Encerrando a visita, na varanda ao ar livre, o público conhecerá a instalação dos carnavalescos Gabriel Haddad e Leonardo Bora, campeões pela Acadêmicos do Grande Rio neste ano. “Exunautas” é uma remontagem de parte do carro alegórico que encerrou o desfile da escola de samba na Sapucaí. Ela traz sete esculturas que representam o orixá Exu e suas dimensões transformadoras.

Gabriel Haddad e Leonardo Bora, Exunautas (Foto: Carol Quintanilha)

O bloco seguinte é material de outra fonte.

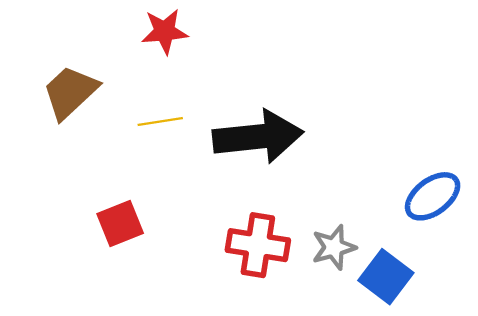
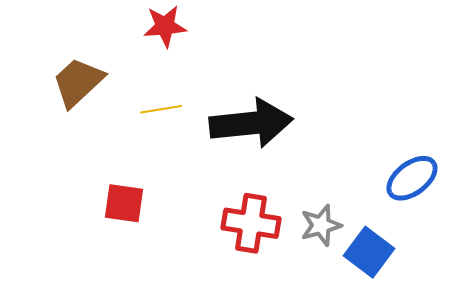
red square: (120, 223) -> (124, 203), turned 30

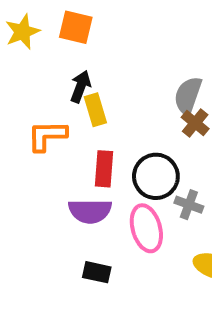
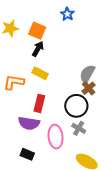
black arrow: (80, 87) -> (38, 49), moved
yellow rectangle: (95, 110) -> (40, 73), turned -56
black circle: (156, 176) -> (76, 106), moved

“Desvairar 22” contempla a ação em rede “Diversos 22: Projetos, Memórias, Conexões”, desenvolvida pelo Sesc São Paulo.

“Diversos 22 – Projetos, Memórias, Conexões” é uma ação em rede do Sesc São Paulo, em celebração ao Centenário da Semana de Arte Moderna de 1922 e ao Bicentenário da Independência do Brasil em 1822, com atividades artísticas e socioeducativas, programações virtuais e presenciais em unidades na capital, interior e litoral do estado de São Paulo, com o objetivo de marcar um arco temporal que evoca celebrações e reflexões de naturezas diferentes, mas integradas e em diálogo, acerca dos projetos, memórias e conexões relativos à efeméride, no sentido de discuti-los, aprofundá-los e ressignificá-los, em face dos desafios apresentados no tempo presente. A programação teve início em setembro de 2021, com a realização do Seminário “Diversos 22: Levantes Modernistas”, e encerra-se em dezembro de 2022. Mais informações, acesse.

EXPOSIÇÃO ‘”DESVAIRAR 22”

Abertura: 27 de agosto, às 11h

Visitação até 15 de janeiro: terça a sábado, das 10h30 às 21h | domingos e feriados, das 10h30 às 18h

Local: Sesc Pinheiros – Endereço: Rua Paes Leme, 195, Pinheiros, São Paulo, SP

Estacionamento com manobrista: terça a sexta, das 7h às 21h; Sábado, domingo, feriado, das 10h às 18h. Para atividades no Teatro Paulo Autran, preço único: R$ 12,00 (Credencial Plena) e R$ 18,00 (Credencial MIS, Credencial Atividades e não credenciados ao Sesc).